Receiver doesn't know slide mode is on — just sees keyframes arriving slowly.
### Defaults
| Product flow | Default mode |
|---|---|
| Voice call | AudioFirst (no video) |
| Video call | AudioFirst |
| Screen share | ScreenShare |
| User toggle in settings | VideoFirst or Balanced |
## Implementation outline
1. `PriorityMode` enum + serde + `QualityProfile` field (T5.1).
2. `SetPriorityMode` signal variant (T5.1).
3. `VideoQualityController::new` + `tick` (T5.2).
4. Per-mode allocation gates (T5.2).
5. `EncoderMode::SlideFallback` in `wzp-video` (T5.3).
6. Integration: `CallEngine` honors `SetPriorityMode` within 1 s.
7. UI plumbing for runtime toggle (out of scope here; tracked by platform team).
## Acceptance criteria
- 100 kbps shaped link, `AudioFirst`: audio holds Opus 24 k, video drops to 0.
- 100 kbps shaped link, `ScreenShare`: audio holds Opus 16 k, video in slide mode emits 1 I-frame / 3 s.

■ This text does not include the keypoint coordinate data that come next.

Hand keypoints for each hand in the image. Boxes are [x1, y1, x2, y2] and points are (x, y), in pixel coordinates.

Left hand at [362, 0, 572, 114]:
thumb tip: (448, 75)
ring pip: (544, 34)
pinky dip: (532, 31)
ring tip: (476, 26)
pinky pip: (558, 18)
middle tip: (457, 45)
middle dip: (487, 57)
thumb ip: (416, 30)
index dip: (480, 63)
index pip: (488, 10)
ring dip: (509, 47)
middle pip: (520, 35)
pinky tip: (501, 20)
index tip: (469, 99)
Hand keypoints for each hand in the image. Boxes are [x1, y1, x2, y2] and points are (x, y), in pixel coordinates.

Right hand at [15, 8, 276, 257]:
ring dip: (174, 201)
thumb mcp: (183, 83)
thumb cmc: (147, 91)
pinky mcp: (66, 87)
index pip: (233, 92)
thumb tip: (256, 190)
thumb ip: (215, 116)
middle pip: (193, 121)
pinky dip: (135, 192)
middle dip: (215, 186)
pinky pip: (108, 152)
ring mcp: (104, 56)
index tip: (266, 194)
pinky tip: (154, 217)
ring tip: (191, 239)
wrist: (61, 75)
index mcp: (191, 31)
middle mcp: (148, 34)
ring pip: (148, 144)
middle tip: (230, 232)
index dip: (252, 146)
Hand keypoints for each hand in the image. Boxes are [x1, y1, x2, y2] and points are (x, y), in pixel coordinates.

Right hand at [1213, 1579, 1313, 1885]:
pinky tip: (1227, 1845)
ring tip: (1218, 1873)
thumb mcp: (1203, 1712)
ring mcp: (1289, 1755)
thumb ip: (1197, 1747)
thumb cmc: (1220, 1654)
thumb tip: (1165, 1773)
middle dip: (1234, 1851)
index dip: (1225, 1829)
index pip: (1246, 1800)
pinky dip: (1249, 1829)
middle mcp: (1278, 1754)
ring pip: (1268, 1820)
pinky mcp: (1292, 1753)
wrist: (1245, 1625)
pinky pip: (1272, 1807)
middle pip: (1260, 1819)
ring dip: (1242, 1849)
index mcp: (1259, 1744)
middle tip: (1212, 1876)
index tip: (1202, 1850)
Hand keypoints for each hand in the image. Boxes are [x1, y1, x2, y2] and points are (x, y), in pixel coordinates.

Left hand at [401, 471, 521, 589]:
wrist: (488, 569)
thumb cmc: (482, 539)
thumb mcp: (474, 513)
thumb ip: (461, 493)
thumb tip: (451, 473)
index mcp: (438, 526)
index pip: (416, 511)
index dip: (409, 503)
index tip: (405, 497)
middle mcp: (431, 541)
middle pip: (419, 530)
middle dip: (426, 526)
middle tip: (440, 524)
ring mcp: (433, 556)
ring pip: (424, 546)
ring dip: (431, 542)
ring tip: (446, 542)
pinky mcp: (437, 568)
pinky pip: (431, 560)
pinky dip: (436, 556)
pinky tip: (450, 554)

- 100 kbps shaped link, `VideoFirst`: audio drops to Opus 16 k, video holds floor.
- 5 Mbps link, `AudioFirst`: video reaches HD within 10 s.
- `SetPriorityMode` mid-call applied within 1 s.
## Risks
- **Mode flapping under unstable BWE.** Mitigation: 10 s dwell time before allowing mode-driven encoder reconfiguration.
- **Slide mode mistaken for poor connection by users.** Mitigation: UI indicator distinguishing "slide mode active" from "poor connection".
- **AudioFirst floor too aggressive for low-bandwidth music calls.** Mitigation: when audio profile is `Opus 64k music`, floor raised to 48 k.
## Effort
~6 engineer-days (Wave 5 tasks T5.1T5.3).